Ronnie O'Sullivan se hisse en finale d'un tournoi majeur pour la première fois en deux ans après un dénouement haletant
The Rocket refuse de s'éteindre
À 50 ans, la plupart des gens pensent à lever le pied. Ronnie O'Sullivan, fidèle à lui-même, a d'autres projets. Le septuple champion du monde s'est frayé un chemin jusqu'à la finale du World Open à Yushan, en Chine, en battant Wu Yize 6-5 lors d'une demi-finale qui n'avait rien d'une formalité.
Il s'agit de la première finale de tournoi majeur pour O'Sullivan depuis qu'il a soulevé le trophée du World Grand Prix en janvier 2024, en battant Judd Trump 10-7. Cela représente environ 26 mois sans apparition en finale, ce qui, selon ses standards incroyables, compte pratiquement comme une année sabbatique.

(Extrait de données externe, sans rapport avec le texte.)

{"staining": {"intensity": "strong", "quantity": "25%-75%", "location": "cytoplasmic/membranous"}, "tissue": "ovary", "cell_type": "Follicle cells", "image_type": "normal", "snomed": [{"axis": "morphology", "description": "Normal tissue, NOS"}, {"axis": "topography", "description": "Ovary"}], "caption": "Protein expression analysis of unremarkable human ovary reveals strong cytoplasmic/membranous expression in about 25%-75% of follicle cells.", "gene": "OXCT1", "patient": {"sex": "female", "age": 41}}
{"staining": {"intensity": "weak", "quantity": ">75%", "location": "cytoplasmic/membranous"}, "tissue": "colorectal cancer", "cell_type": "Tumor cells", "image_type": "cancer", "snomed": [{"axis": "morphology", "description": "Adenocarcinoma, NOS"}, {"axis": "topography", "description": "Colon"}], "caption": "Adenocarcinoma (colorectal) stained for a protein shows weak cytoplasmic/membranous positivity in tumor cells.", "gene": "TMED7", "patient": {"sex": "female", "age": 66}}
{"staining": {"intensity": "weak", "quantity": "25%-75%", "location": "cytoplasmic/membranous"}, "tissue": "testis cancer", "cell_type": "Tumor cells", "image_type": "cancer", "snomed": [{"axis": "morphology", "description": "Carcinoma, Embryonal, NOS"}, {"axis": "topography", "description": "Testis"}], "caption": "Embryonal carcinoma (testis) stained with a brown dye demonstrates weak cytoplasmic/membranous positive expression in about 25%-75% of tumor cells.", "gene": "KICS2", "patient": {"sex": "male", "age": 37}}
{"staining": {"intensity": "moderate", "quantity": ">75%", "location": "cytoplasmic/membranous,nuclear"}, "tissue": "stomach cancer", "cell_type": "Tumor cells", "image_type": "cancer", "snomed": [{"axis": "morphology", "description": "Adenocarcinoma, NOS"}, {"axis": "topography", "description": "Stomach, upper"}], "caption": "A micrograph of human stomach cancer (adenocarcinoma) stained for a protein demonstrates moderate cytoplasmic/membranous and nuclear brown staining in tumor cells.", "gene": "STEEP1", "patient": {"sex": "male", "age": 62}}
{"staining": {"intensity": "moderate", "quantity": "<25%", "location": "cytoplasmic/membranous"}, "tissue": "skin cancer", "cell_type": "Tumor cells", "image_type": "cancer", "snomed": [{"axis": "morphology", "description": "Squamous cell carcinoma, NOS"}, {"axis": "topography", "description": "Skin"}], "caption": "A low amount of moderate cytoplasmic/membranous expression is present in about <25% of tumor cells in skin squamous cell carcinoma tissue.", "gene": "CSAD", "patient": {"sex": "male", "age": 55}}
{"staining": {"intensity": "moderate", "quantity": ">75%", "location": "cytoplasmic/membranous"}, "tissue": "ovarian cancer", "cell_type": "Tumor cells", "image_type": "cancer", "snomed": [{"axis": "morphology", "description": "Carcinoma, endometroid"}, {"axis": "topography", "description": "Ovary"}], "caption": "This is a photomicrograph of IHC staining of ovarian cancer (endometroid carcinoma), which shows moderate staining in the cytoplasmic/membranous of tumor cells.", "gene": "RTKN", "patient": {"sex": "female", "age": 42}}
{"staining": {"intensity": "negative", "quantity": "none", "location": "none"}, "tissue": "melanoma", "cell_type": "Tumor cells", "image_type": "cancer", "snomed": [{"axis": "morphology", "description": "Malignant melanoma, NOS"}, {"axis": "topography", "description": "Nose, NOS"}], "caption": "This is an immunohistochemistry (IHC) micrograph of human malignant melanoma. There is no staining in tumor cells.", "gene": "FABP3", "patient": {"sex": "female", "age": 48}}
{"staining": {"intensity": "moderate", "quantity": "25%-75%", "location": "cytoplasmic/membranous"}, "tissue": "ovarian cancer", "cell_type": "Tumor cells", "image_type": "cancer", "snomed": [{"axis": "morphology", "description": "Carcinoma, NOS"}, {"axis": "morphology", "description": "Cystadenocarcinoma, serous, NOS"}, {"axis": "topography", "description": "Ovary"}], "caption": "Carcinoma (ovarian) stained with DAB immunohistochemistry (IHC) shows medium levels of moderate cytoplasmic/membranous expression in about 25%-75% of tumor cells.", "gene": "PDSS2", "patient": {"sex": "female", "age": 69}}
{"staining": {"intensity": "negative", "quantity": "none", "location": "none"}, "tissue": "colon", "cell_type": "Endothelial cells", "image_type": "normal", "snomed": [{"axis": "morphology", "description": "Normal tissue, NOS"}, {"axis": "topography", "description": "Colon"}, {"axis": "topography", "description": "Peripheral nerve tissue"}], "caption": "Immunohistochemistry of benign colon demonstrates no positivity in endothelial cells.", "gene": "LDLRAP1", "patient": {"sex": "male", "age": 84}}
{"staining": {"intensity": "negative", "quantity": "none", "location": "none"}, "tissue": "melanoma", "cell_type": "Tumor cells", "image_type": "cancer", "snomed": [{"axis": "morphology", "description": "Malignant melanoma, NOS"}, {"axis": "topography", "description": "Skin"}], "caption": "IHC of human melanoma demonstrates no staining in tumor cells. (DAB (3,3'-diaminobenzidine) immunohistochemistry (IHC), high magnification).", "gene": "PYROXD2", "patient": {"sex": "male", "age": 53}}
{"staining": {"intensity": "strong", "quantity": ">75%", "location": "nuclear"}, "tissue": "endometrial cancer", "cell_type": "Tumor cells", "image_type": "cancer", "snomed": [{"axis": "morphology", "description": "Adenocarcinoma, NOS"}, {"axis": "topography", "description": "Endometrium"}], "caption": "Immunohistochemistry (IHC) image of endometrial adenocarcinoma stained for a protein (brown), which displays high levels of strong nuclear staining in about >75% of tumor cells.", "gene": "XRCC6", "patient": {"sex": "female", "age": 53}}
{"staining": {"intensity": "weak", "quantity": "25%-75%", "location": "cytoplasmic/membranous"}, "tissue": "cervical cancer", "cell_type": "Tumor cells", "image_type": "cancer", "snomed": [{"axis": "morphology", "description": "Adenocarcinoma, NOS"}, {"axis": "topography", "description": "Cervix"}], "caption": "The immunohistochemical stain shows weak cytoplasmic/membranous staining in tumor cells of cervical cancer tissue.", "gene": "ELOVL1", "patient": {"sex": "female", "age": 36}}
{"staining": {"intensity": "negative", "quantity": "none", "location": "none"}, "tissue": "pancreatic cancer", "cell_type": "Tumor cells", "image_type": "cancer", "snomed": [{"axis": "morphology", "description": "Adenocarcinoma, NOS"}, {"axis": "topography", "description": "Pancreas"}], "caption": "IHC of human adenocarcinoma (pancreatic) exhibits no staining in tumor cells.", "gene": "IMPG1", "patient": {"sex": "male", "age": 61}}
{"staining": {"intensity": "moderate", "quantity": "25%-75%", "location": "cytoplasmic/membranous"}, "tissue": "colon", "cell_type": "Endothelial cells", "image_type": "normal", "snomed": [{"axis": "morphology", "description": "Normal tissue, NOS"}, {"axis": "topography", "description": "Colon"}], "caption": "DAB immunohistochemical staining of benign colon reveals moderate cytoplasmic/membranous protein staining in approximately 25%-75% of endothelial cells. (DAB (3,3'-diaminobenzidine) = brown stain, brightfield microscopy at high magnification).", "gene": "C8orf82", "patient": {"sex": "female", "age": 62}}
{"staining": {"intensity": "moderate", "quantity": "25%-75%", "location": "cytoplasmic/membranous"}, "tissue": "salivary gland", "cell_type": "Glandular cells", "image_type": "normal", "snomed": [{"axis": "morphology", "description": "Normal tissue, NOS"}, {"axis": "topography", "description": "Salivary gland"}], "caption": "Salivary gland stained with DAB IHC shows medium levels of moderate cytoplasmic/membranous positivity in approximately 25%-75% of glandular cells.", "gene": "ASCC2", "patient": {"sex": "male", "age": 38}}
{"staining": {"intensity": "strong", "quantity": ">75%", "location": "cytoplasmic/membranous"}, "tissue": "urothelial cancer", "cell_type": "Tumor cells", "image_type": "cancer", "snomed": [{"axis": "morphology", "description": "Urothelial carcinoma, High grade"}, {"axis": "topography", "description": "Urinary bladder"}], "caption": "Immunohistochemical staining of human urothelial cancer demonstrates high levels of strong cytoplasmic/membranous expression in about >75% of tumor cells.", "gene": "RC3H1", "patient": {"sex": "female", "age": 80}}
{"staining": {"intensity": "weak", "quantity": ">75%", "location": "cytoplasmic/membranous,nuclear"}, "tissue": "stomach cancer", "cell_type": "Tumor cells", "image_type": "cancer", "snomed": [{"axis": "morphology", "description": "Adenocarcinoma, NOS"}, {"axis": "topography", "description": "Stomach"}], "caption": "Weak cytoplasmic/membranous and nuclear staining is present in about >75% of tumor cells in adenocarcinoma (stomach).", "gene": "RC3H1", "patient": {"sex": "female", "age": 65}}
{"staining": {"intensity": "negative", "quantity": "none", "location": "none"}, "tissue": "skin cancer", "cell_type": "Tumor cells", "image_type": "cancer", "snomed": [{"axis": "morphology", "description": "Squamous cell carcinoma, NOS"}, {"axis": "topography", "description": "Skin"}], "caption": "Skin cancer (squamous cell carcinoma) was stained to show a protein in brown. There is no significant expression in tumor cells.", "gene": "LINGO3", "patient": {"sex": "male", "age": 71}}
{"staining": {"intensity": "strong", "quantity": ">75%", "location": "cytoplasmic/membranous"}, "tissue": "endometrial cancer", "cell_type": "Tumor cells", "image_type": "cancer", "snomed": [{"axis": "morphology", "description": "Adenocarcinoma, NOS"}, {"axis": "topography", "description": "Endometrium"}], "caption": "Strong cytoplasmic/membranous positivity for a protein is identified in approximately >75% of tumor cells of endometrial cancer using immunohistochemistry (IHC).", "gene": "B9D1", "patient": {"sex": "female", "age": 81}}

Une manche décisive mémorable
La demi-finale était tout sauf une promenade de santé. Wu Yize, à son grand crédit, a poussé O'Sullivan dans ses derniers retranchements. Le jeune joueur chinois a réalisé des breaks de 77, 86 et un superbe 134 pour rester fermement dans la course tout au long du match.
O'Sullivan a répliqué avec des séries de 86, 78, 97 et 118, mais c'est la manche décisive qui a vraiment montré pourquoi il reste incontournable. Mené 43-0 et dos au mur, il a réussi un dégagement de 89 pour arracher la victoire. Quelle audace. Quarante et un titres majeurs et plus de 1 320 centuries en carrière, et pourtant il trouve encore de nouveaux moyens de nous surprendre.
Le 153 historique
Aussi spectaculaire que fut la demi-finale, ce n'est sans doute pas l'exploit le plus remarquable d'O'Sullivan cette semaine. En quarts de finale, il a démoli Ryan Day 5-0 et, avec une facilité déconcertante, a réalisé un break de 153, le plus élevé de l'histoire du snooker professionnel.
Pour mettre cela en contexte : le record précédent était le 148 de Jamie Burnett, établi lors des qualifications du championnat du Royaume-Uni en 2004. O'Sullivan ne s'est pas contenté de le dépasser ; il l'a pulvérisé de cinq points.
Le break a été rendu possible grâce à la règle de la bille libre. O'Sullivan a désigné la verte comme une rouge supplémentaire, l'a empochée pour un point, suivi de la noire pour sept. À partir de là, il a nettoyé les 15 rouges (avec 13 noires et deux roses) avant d'empocher les six billes de couleur. Le calcul donne un total de 153. Pour un homme qui détient déjà 17 breaks maximum de 147, chercher à aller encore plus haut semble presque gourmand.
La suite des événements
La finale de dimanche oppose O'Sullivan à Thepchaiya Un-Nooh dans un match au meilleur des 19 manches, avec 175 000 £ à la clé pour le vainqueur. Un-Nooh a gagné sa place en battant le numéro un mondial Judd Trump 6-4 dans l'autre demi-finale, un résultat qui a surpris plus d'un observateur.
Le joueur thaïlandais, âgé de 40 ans, est un habitué du snooker rapide et offensif, cette finale pourrait donc être vraiment divertissante. Reste à savoir s'il pourra maintenir cette approche sur 19 manches face à un O'Sullivan plus tenace que jamais.
Pourquoi c'est important
La saison 2025/26 d'O'Sullivan n'a pas été la meilleure. Une qualification pour une finale à ce stade, surtout avec le Championnat du monde qui approche en avril, suggère que le timing est idéal. Un 42e titre majeur étendrait encore son propre record vers des sommets que personne d'autre ne semble prêt à atteindre.
Le World Open est l'avant-dernier tournoi majeur de la saison, et pour O'Sullivan, il semble que la forme arrive pile au bon moment. Que ce soit calculé ou fortuit, seul lui le sait. Quoi qu'il en soit, dimanche devrait valoir le détour sur TNT Sports ou Discovery+.